Everything for me hinges upon my estimation, upon my opinion of what is true or false, right or wrong. A disorder in my thinking, where my judgment does not conform to the reality, brings about an imbalance in my feeling, where I suffer anxiety because I have misidentified the true good. 
 
Am I in distress on account of a worldly loss? I am confused about what constitutes a proper gain. 
 
Am I wallowing in pleasure? I have mistaken an increase of gratification for an excellence character.
 
Am I terrified of whatever will come? I limit myself to what might happen to me, at the expense of what I can do. 
 
Am I consumed by a craving? I abandon my internal merits for the sake of external prospects. 
 
If the Stoic division of the passions still seems simplistic, I am called to consider how every other emotion I have ever experienced is an aspect or a modification of one of these basic categories; there is a wide range of colors, while they are all a part of a single spectrum. 
 
Grief is, for instance, a source of envy, for when I feel I have been denied what is mine, I am also inclined to be jealous of those to whom it has been granted.
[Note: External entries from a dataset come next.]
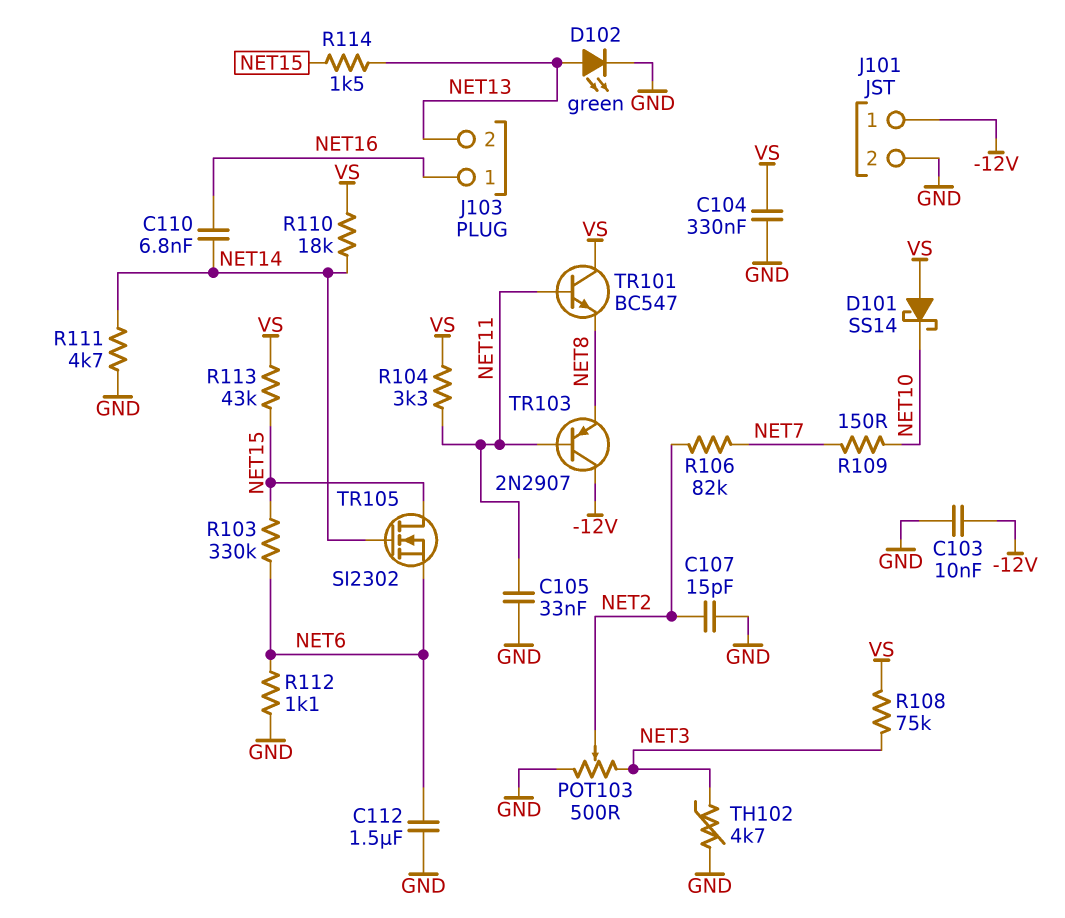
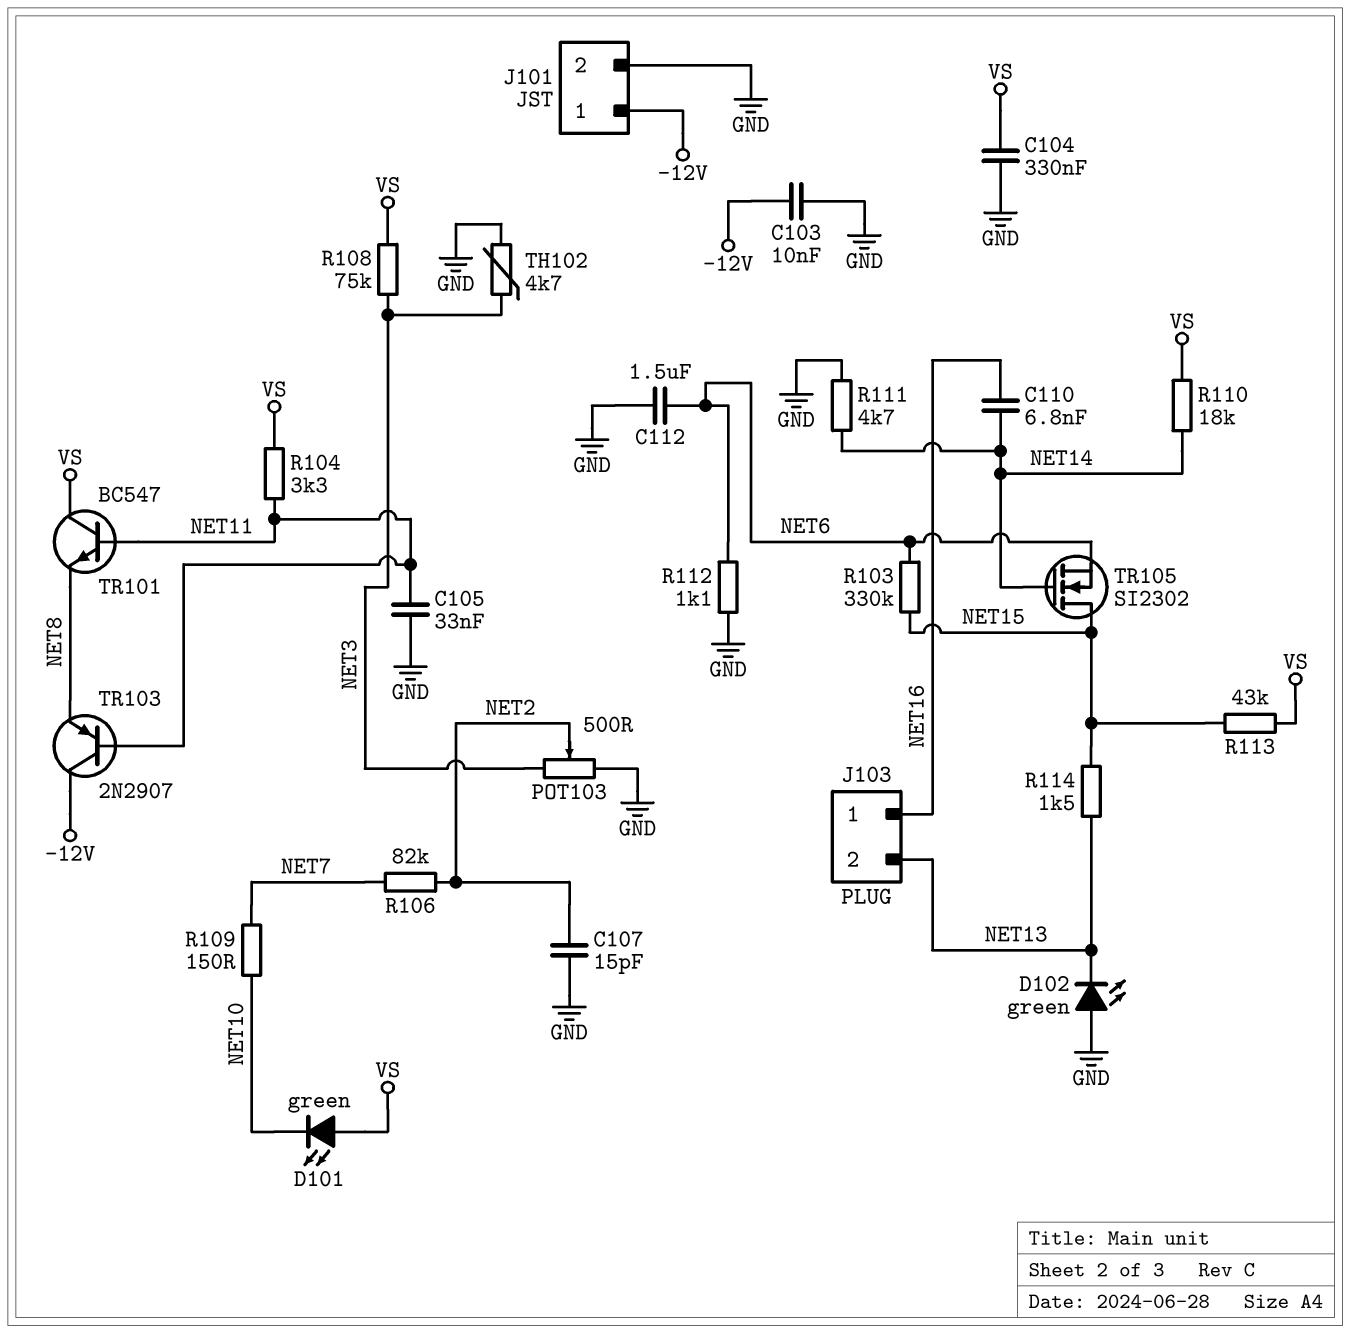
D101: schottky SS14 (A VS, K NET10) -> LED green (A VS, K NET10)
D102: LED green (A NET13, K GND) -> LED green (A GND, K NET13)

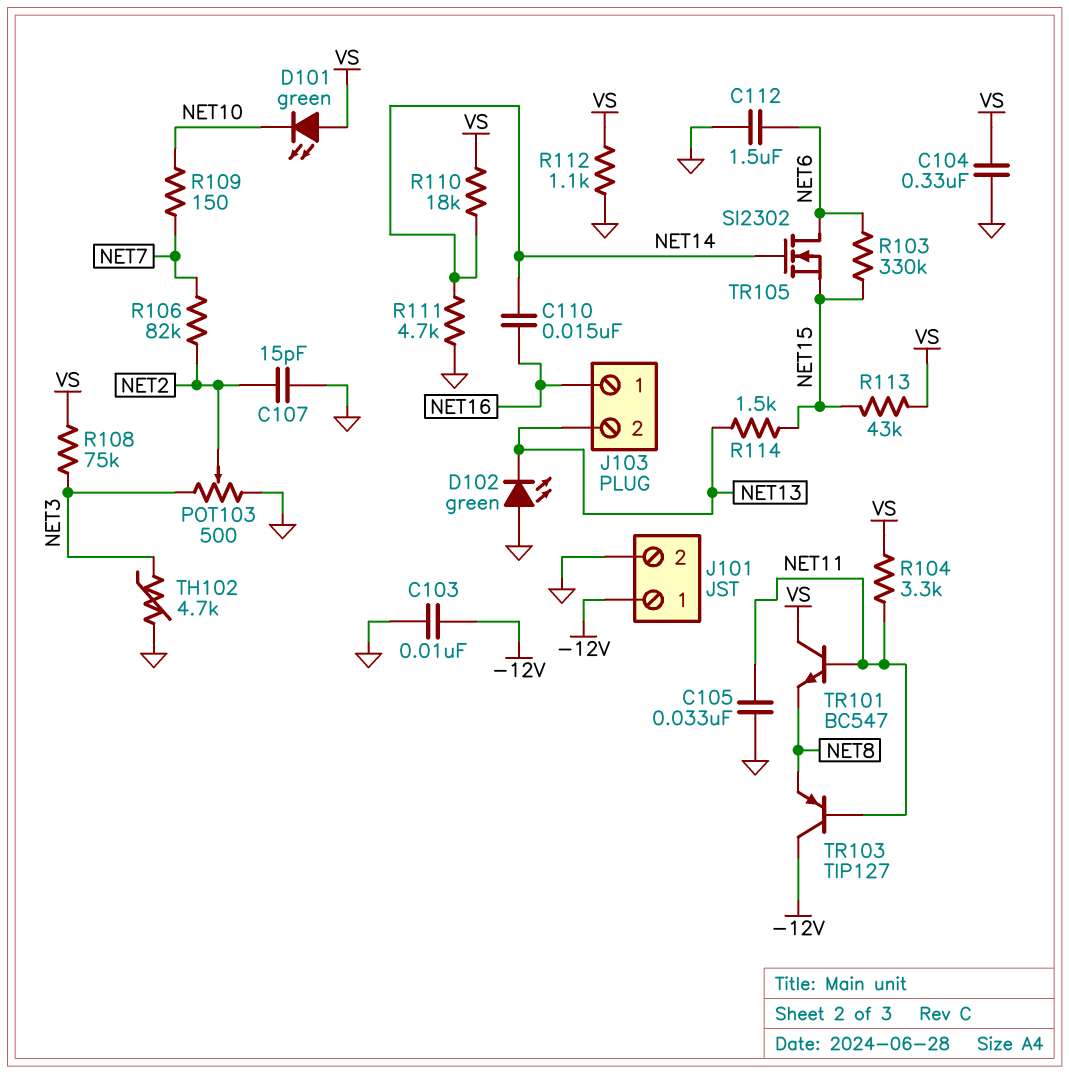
C110: 6.8nF (NET14, NET16) -> 15nF (NET14, NET16)
R112: 1.1k (GND, NET6) -> 1.1k (GND, VS)
TR103: PNP 2N2907 (B NET11, C -12V, E NET8) -> PNP TIP127 (B NET11, C -12V, E NET8)
TR105: NMOS SI2302 (G NET14, D NET15, S NET6) -> NMOS SI2302 (G NET14, D NET6, S NET15)

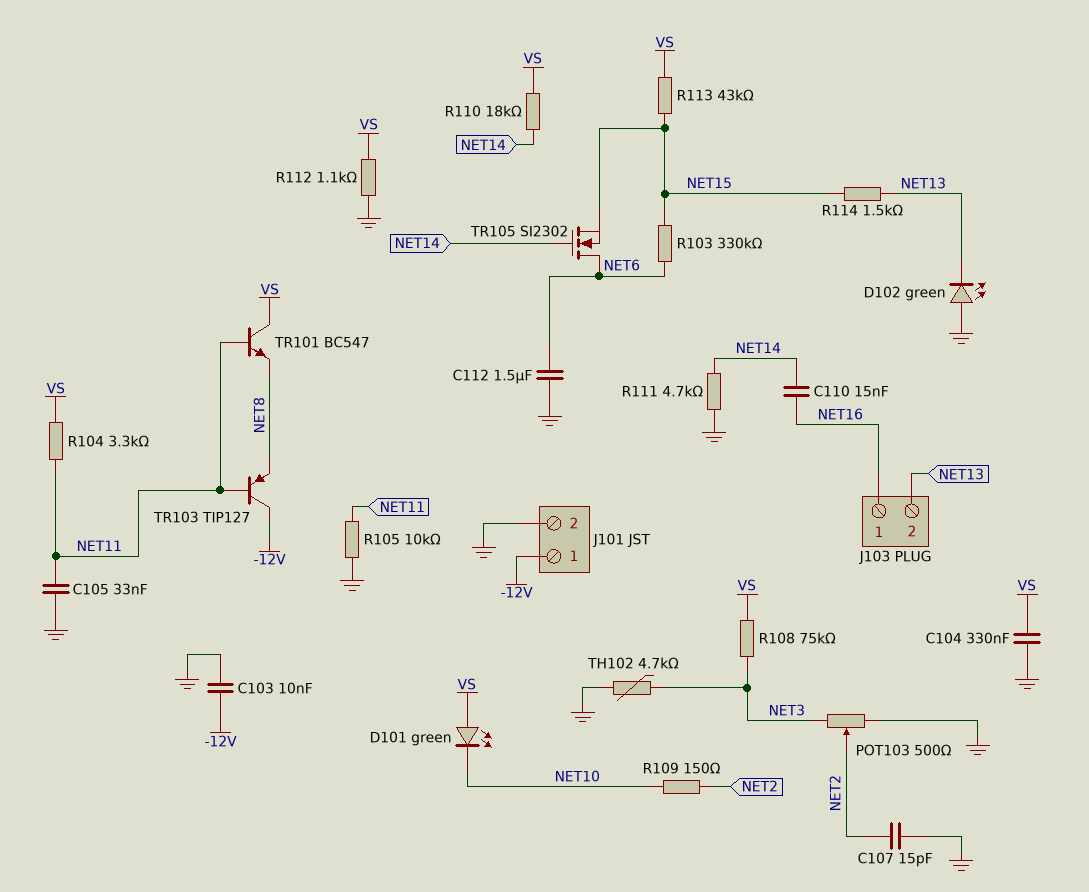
R105: none -> 10k (GND, NET11)
R106: 82k (NET2, NET7) -> none
R109: 150 (NET7, NET10) -> 150 (NET2, NET10)

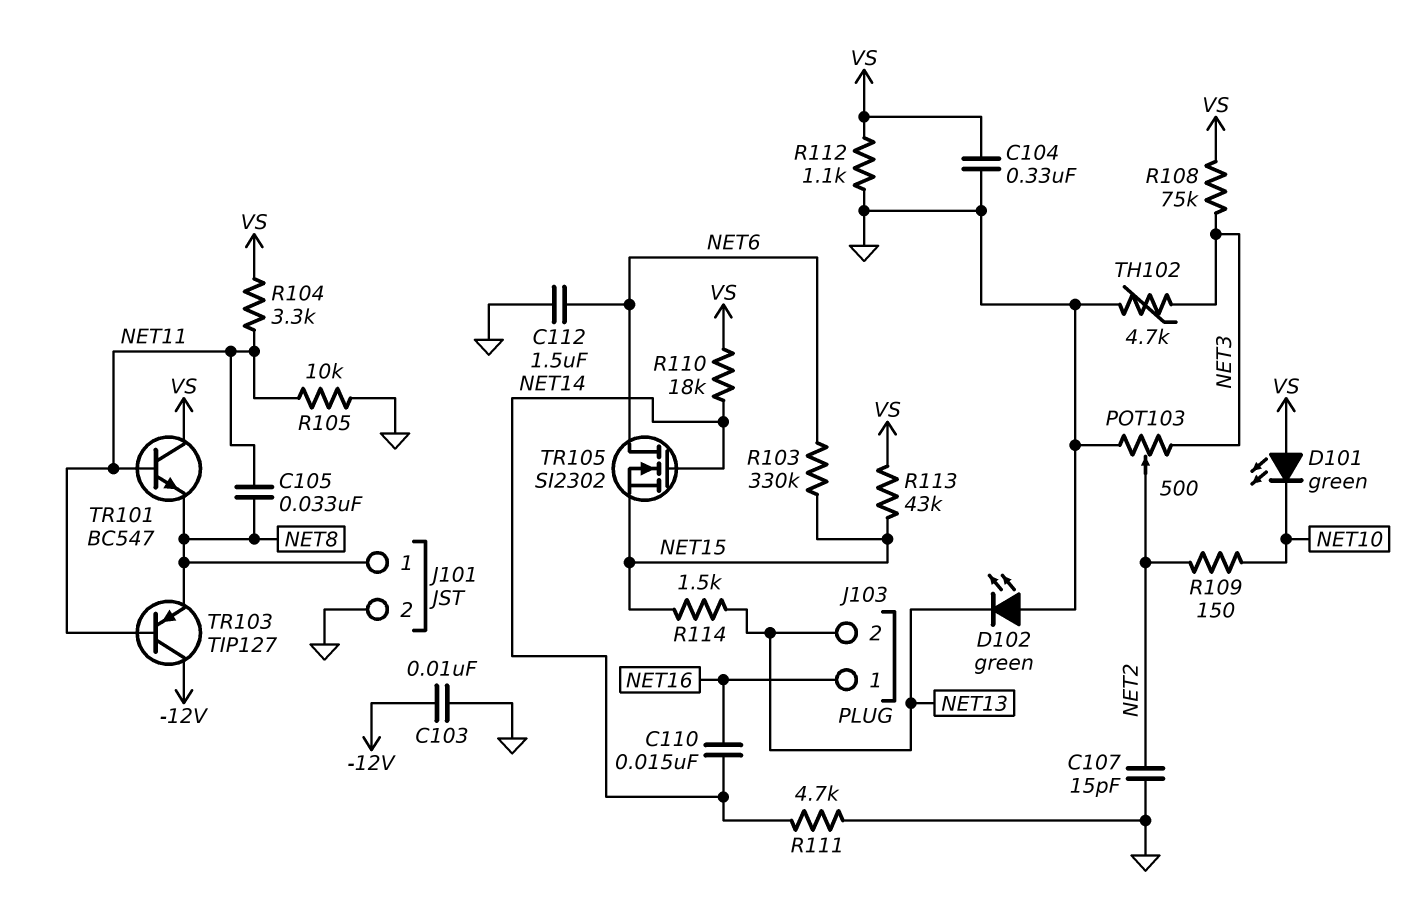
C105: 33nF (GND, NET11) -> 33nF (NET8, NET11)
J101 pin 1: -12V -> NET8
Indeed, my resentment toward others has been one of the most powerful forms of my lingering melancholy. 
 
A surrender to a pleasure can easily take on a malicious form, as when I find a twisted satisfaction on the suffering of another, a feeling for which I can only find a German word: Schadenfreude
 
When I am deeply afraid, I am often plagued by hesitation and diffidence. I worry that I can’t do anything, since I imagine the obstacle to be insurmountable. Once again, my gut is woozy because my head is wonky. 
 
I only need to look at the quarrels of lovers to see why the mere prospect of consummation can bring out the most vicious aggression. Just as a lie is the perversion of a truth, so hatred is a lustful perversion of love.